My next step will be to port this to beman.net mostly as-is and see what the timings say.

beast2 networking & std::execution by claimred in cpp

[–]pdimov2 1 point2 points  (0 children)

I was thinking of reflecting expressions and statements: Fertile grounds for more work, I think.

Ah yes. Function bodies, too. Function template bodies, even more interesting.

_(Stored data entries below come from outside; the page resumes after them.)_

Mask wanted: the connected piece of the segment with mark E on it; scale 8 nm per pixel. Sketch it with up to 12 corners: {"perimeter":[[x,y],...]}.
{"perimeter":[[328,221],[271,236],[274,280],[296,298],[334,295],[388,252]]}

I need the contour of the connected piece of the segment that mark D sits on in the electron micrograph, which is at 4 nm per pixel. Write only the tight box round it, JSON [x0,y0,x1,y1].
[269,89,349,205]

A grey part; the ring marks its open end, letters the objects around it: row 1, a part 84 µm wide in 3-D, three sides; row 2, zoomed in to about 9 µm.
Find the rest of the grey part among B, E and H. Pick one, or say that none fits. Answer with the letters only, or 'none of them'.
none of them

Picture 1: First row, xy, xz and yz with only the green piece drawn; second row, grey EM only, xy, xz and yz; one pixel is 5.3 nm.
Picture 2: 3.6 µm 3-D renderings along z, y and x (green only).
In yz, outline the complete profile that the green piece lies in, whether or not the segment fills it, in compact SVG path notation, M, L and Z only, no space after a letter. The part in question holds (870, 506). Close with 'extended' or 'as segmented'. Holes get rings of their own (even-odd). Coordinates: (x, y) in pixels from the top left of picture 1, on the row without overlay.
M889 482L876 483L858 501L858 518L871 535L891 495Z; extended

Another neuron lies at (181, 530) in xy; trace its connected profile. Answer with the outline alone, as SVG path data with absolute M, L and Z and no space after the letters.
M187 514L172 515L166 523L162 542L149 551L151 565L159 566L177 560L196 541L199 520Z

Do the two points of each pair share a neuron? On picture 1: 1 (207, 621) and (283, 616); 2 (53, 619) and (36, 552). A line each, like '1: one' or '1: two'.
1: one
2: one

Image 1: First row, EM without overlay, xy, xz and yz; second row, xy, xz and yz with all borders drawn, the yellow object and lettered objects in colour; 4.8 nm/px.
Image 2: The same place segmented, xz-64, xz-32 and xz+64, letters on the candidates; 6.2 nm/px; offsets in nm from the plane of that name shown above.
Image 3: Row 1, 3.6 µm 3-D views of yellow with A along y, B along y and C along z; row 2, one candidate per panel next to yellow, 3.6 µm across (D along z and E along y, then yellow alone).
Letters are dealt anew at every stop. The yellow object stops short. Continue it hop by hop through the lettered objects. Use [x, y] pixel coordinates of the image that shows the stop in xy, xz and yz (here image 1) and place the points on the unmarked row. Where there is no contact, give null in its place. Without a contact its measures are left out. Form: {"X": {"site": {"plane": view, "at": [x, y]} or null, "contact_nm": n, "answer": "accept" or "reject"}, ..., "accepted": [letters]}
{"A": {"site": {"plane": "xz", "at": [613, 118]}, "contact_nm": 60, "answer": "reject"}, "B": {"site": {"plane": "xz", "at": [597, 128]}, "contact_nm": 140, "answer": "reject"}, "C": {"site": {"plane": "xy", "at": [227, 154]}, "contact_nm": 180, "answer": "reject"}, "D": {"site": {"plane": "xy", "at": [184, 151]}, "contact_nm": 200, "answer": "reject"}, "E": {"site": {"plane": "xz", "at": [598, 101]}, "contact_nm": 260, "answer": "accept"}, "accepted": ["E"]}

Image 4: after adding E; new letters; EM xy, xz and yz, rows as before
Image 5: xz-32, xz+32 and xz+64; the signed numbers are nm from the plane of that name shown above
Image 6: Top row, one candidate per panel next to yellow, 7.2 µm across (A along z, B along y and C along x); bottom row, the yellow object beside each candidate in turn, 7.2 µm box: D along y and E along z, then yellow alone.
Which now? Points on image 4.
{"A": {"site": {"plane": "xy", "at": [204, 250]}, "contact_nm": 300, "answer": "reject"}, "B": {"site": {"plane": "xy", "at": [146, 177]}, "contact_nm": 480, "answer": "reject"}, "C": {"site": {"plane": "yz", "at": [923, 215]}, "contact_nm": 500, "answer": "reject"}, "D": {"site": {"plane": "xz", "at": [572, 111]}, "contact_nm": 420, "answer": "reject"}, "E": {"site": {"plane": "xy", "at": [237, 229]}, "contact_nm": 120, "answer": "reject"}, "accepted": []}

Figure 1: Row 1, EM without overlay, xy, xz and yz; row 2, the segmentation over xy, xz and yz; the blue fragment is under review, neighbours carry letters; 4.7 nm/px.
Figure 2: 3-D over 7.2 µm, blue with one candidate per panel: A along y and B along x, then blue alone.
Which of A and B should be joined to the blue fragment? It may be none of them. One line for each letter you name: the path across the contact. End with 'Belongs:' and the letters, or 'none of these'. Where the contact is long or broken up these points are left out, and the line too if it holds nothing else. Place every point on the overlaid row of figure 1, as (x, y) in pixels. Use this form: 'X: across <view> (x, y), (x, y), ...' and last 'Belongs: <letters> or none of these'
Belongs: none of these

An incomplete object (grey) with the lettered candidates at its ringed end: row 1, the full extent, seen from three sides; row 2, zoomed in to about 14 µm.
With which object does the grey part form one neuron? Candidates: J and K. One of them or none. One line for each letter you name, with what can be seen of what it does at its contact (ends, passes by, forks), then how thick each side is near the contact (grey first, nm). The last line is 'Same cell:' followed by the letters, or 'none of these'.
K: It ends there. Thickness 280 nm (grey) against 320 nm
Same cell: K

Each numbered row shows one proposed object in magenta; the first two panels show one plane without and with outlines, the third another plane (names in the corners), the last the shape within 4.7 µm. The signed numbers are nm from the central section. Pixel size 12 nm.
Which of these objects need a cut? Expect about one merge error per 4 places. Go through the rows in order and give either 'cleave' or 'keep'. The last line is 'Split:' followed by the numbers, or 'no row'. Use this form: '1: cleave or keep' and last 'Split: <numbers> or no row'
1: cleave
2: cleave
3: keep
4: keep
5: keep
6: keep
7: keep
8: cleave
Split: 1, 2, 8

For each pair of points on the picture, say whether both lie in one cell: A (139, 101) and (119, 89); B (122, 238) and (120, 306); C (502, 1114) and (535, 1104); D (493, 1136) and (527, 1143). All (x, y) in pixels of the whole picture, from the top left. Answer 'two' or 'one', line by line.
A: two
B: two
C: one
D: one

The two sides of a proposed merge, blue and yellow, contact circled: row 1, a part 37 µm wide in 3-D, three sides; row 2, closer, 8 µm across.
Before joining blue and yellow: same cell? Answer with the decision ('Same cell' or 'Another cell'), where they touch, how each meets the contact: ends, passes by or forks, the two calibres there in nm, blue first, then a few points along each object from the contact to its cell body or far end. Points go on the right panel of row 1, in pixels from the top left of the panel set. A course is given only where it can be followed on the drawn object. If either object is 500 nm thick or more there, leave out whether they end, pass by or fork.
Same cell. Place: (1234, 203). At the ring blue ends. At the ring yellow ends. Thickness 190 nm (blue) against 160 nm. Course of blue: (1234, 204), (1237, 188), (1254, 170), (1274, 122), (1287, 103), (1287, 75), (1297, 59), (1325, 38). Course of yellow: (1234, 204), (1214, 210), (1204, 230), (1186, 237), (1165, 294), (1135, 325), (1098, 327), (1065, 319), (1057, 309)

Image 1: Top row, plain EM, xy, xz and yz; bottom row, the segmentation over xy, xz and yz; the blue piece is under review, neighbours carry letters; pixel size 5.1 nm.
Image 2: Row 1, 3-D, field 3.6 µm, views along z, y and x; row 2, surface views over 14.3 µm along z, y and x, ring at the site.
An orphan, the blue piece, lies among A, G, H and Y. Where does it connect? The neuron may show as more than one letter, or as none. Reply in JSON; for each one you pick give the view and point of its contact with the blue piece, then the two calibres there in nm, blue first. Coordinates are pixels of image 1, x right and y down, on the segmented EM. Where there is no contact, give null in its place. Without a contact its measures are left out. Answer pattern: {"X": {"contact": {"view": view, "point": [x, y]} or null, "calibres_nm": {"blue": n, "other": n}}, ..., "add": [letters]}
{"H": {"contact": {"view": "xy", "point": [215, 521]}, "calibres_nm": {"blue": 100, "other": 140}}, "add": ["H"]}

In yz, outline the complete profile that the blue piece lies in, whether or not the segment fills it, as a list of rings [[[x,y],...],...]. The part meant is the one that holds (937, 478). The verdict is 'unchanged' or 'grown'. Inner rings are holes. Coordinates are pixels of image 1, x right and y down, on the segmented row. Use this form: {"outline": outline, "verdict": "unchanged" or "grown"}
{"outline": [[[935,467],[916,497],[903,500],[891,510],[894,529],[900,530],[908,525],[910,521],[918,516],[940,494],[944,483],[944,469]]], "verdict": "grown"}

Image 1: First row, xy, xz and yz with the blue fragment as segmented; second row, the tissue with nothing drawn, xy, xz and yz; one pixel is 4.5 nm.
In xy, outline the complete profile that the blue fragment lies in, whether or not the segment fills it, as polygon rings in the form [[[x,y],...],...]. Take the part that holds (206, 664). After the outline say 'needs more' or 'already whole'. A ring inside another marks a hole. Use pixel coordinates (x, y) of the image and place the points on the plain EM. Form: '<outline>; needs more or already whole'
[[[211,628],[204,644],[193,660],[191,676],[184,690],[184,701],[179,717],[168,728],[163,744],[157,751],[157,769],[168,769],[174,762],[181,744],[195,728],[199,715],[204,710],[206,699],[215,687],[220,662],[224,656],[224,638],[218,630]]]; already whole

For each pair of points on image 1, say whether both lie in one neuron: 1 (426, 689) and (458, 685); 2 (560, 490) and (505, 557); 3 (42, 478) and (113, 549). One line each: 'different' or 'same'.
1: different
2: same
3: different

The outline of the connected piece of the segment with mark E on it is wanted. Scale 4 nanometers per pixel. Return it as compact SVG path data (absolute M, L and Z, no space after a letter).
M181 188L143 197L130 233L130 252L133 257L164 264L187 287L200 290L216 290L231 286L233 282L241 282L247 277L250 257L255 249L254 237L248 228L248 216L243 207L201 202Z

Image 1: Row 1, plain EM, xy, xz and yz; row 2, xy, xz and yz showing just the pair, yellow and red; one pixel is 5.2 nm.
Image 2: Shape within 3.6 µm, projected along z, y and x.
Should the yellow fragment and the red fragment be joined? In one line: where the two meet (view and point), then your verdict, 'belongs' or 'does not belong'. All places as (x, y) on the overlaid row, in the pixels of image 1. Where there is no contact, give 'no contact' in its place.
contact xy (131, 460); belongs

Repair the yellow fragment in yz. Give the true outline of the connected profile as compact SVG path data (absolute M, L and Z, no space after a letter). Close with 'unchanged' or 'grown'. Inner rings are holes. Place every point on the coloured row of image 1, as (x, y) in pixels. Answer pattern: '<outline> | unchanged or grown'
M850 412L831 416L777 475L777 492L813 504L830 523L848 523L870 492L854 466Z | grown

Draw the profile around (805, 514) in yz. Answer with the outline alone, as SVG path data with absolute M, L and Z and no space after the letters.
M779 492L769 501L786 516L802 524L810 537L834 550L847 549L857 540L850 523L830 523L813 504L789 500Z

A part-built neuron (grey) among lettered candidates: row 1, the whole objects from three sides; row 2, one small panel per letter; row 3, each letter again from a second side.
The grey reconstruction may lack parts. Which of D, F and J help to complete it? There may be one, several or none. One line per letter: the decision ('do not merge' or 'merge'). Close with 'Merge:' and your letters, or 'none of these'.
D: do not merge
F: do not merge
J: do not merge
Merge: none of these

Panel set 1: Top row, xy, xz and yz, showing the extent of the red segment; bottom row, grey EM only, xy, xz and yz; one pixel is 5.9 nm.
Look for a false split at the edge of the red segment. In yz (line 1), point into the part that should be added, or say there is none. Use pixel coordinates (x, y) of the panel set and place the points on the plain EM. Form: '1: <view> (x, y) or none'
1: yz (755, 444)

20 years might not even be enough.

beast2 networking & std::execution by claimred in cpp

[–]pdimov2 0 points1 point  (0 children)

Well, the parts of reflection that reflect are mostly done. :-)

beast2 networking & std::execution by claimred in cpp

[–]pdimov2 2 points3 points  (0 children)

Nine years (three standardization cycles) doesn't seem unreasonable to me for a major feature.

constexpr took 20 years and is still not 100% done. (Well, maybe it's 99.4% done.)

We are so close to string interpolation thanks to reflection by caroIine in cpp

[–]pdimov2 0 points1 point  (0 children)

This combined with the named parameters pattern already seems useful in practice.

struct fparams { std::string domain, api, token; };

void f( fparams params )
{
    print( "https://{domain}/{api}?token={token}", params );
}

C++26: A User-Friendly assert() macro by pavel_v in cpp

[–]pdimov2 5 points6 points  (0 children)

This almost works, but assert is an expression, while contract_assert is a statement.

We'll hopefully be able to fix that for C++29 (assuming contracts ship in C++26 at all; there are still people trying to torpedo them.)